LyricMorning. How’d you sleep?
ParkerShitty. Got in a fight right before bed.

My heart hammers. We shouldn’t be talking to each other, and we shouldn’t be talking to each other negatively about our spouses, but that’s not the message I type.

LyricAbout what?

I try to focus on the work in front of me, scheduling social media content for one of my best clients, but I keep glancing down at the phone, anticipation for the next message filling me.

My phone beeps, and my hand itches to answer it, but I finish the task at hand, taking a deep breath and reminding myself that this isn’t something I can allow myself to get too excited about.

Once I finish the preliminary posts, I send them to my client for approval and then I grab my phone.

ParkerStupid really.

Every married person knows what it’s like to have a stupid marital spat. Sure, some fights are valid—someone does something offensive or rude—but most of the time it’s simply two people who don’t have enough time, space, or energy, and are living with another human in their space when all they really want is to be alone. We get tired, cranky, and irritable, and the person it’s the easiest to take it out on is the person sleeping next to us.

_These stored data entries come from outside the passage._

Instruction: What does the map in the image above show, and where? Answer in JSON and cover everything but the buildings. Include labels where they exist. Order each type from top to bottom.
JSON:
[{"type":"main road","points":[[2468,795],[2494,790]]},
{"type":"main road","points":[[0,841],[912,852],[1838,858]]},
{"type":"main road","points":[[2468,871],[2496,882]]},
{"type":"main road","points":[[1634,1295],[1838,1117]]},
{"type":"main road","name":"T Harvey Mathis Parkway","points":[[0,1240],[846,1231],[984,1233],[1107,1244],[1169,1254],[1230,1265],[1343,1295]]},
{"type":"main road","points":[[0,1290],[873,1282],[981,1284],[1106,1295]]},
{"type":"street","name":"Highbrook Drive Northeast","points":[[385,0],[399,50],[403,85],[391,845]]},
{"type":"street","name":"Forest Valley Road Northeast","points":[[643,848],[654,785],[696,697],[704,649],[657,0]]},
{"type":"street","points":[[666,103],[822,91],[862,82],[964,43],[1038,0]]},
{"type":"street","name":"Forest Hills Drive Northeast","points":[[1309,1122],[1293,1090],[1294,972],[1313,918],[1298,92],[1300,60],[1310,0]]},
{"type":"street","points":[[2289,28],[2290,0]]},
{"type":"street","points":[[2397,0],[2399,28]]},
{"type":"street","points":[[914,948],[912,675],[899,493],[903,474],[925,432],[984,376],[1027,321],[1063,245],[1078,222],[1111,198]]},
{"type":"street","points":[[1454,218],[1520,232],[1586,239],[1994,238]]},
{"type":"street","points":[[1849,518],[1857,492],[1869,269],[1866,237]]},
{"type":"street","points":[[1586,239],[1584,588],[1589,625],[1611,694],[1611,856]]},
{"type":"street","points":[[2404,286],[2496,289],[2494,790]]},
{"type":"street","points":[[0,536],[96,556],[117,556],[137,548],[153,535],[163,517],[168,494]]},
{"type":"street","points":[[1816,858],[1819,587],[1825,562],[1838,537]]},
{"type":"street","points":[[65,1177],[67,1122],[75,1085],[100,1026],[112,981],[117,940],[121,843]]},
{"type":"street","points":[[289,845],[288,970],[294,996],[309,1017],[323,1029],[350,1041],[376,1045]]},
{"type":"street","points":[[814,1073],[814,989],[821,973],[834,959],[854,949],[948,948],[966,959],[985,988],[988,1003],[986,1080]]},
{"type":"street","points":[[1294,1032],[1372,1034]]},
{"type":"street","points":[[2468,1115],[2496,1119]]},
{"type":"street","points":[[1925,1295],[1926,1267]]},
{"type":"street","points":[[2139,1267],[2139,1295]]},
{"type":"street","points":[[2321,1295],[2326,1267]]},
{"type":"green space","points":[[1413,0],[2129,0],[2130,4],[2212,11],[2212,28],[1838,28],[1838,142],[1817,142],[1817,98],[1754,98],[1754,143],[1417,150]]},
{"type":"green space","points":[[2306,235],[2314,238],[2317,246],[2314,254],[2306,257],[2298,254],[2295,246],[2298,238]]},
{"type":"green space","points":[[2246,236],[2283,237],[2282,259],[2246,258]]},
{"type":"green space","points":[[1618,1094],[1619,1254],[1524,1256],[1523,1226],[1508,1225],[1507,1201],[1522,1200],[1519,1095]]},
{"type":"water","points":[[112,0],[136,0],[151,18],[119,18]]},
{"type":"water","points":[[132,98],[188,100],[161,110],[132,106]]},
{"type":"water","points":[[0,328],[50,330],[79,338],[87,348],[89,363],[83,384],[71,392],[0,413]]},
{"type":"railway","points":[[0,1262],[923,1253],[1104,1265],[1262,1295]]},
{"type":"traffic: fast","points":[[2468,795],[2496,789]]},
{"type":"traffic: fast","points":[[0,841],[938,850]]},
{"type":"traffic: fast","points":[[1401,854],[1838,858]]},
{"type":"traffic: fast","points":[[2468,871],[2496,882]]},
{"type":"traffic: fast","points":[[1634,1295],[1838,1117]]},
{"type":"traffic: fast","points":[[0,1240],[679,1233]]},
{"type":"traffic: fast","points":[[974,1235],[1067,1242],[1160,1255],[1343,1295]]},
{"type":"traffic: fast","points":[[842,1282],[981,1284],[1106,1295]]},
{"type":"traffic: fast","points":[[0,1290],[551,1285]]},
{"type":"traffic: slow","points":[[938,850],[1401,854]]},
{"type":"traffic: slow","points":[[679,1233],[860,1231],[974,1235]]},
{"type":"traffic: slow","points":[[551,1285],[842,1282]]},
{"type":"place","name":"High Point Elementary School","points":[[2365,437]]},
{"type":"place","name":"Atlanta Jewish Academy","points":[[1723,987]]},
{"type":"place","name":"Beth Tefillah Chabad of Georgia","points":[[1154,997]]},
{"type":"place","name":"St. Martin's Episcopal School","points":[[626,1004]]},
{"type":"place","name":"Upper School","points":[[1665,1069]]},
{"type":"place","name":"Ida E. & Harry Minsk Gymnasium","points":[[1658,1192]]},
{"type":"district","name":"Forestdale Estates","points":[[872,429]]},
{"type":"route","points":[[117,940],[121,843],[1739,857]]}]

There’s no further explanation. I don’t want to ask for details. If he wants to divulge, he can, but I don’t want to be pushy. I’m trying to keep myself from diving in headfirst. I’m already being stupid and reckless; I don’t need to make it worse.

My email beeps, and it’s a response from my client, approving the images, so I plan further.

And then, my phone is ringing.

My heart races, nearly stuttering over itself as Parker’s name flashes across the screen—a voice call through the messaging app we use.